Before the sale, the walls were a mosaic of Nike, Reebok and Converse. For nearly 20 years, such styles made Roberts a go-to destination for customers like Bert Cambridge. He recalled the weekends he spent lining up for the latest releases.
"They always had new sneakers on Saturdays, the newest pair of Jordans or Nikes," he said. "This was before online presence was relevant. You wait, you get the kicks you want, and you're on your way."
Longtime customer Wabash ("That's just Wabash) is partial to "the snakes, lizards and gators," some of Roberts' custom offerings. He imagines a future of tip- toeing around or whatever it takes to preserve the fancy footwear he's purchased from the iconic shoe seller.
"I don't wanna wear the bottom of the shoe out cause I can't get no more.
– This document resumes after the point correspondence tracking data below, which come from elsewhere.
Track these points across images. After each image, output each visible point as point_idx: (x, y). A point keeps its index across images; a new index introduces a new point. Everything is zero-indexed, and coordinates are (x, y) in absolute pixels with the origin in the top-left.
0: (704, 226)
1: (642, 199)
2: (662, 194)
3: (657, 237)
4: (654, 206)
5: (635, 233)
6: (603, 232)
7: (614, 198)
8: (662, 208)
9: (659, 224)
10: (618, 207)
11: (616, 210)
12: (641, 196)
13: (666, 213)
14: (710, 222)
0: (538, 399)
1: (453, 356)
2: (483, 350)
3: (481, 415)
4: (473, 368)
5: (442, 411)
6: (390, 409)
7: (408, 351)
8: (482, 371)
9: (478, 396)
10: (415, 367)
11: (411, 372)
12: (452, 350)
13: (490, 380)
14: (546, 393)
I gotta be careful how I wear em," he said.
"We have a lot of customers, the ones that have the big feet, they have a hard time buying shoes," said store employee Inez Jimenez.
It's particularly true for older customers, Jimenez added. "There is no shoe place like this. They like to be waited on and that's one of the main things here. It's like you're at a restaurant, but these guys are waiting on you for your shoes."
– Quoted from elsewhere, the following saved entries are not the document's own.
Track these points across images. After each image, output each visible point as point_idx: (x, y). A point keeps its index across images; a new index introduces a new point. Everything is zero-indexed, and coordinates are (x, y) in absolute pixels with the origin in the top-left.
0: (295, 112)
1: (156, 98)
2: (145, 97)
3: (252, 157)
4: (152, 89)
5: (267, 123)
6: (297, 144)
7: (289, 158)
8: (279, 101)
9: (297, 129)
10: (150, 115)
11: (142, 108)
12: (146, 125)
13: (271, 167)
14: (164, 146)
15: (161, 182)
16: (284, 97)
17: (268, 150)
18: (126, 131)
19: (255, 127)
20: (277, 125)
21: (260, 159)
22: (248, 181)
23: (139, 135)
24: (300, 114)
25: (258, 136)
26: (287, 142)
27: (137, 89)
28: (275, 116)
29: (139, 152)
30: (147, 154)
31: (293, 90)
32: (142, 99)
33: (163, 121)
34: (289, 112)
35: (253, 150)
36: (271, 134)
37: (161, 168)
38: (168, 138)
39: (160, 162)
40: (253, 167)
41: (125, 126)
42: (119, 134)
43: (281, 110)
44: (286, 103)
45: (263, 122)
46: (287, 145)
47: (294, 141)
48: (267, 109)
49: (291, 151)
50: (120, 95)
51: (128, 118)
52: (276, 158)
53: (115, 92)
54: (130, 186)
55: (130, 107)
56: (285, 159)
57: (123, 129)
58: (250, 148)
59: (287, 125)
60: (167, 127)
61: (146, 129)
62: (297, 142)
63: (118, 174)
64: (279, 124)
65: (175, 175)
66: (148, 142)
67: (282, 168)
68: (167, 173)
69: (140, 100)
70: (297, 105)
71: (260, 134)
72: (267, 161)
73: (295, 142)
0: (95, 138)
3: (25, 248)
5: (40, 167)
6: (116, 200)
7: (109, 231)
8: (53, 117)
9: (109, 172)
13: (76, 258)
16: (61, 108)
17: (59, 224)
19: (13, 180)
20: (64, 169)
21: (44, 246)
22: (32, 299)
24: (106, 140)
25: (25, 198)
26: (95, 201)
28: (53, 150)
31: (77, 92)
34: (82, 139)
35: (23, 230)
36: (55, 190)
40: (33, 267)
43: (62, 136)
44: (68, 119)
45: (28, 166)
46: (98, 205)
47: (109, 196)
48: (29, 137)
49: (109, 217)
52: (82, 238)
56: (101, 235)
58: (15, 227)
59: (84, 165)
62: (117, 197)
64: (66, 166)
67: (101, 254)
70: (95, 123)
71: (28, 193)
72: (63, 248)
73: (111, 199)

Worker Rene Dennis Thompson said he's met customers who are 80, 90 years old who [have] come here since they were in their twenties — people who get married and they still have the shoes they bought here for $3 or $4. It's amazing."
On a recent afternoon, Simon said he was straightening a row of leather boots when he was distracted by a commotion outside. He found a lone individual shouting from the street corner.
"He was looking directly at our store and he was yelling, 'How could you do this to me?'" recalled Simon. "It was in frustration that we were closing."
For the past three months, Simon has been working seven days a week, from open to close. It's a schedule he'll keep until the beginning of November, when Roberts Shoe Store shuts the doors for the final time.
"It's the last shot," he said, "And I want to see everything that goes on and I want to be involved in it."